John Laing, which was taken private by investment firm Henderson in 2007, could be valued at up to £1bn in the deal, a source familiar with the matter told Reuters.
The firm deals mainly in Public Private Partnerships (PPP), where private investors fund and deliver government projects, and has expanded into continental Europe and Australia as well as the United States.
"It's been subdued in the last couple of years in the UK," said the company’s CEO Olivier Brousse. "But we believe that there is so much infrastructure to be built that government will need the private sector to fund the projects and also deliver them."

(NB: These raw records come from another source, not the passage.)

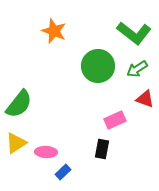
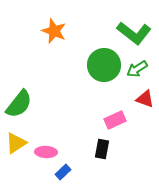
green circle: moved 6 px right, 1 px up
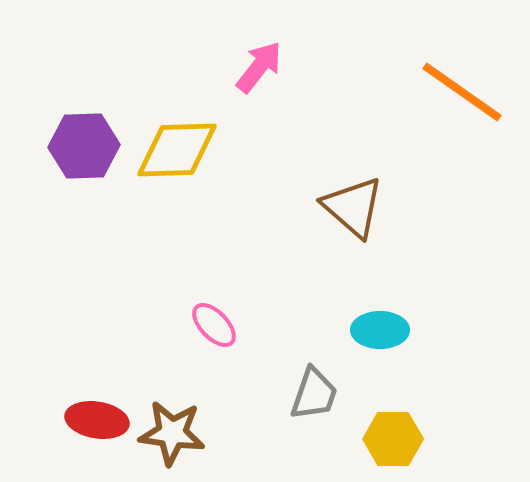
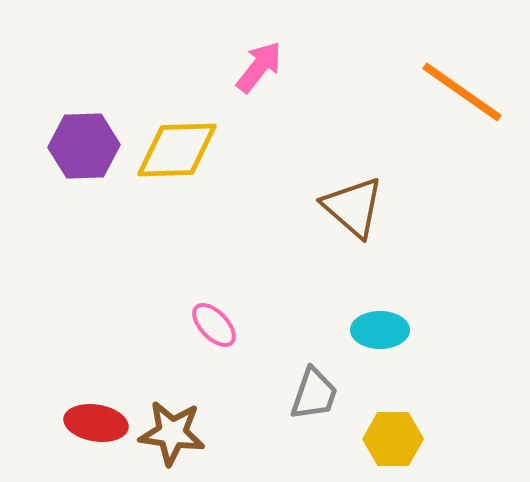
red ellipse: moved 1 px left, 3 px down
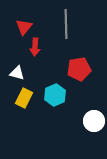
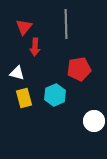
yellow rectangle: rotated 42 degrees counterclockwise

John Laing's projects include the 60,000-seat New Perth Stadium in Australia and Britain's £4.7bn Intercity Express Programme to build new trains. The firm had an investment portfolio book value of £781m as of 30 September last year.
The model of contracting out public projects to private firms has proved controversial in the past, with critics saying some have resulted in poor deals for taxpayers and left governments unable to renegotiate contracts following the global recession.
John Laing only invests and manages new projects, including hospitals, train lines and bridges. The firm has taken on over 100 projects in the past three decades.
The firm's issue will consist of new and existing shares. The initial public offering (IPO) is being run by Barclays and HSBC. RBC Capital Markets is acting as lead manager, while Greenhill is financial adviser.
Consulting firm McKinsey has estimated that $57tn of global infrastructure investment is needed between 2013 and 2030 as the world grapples with a growing population and the congestion of existing infrastructure, as well as rising energy needs.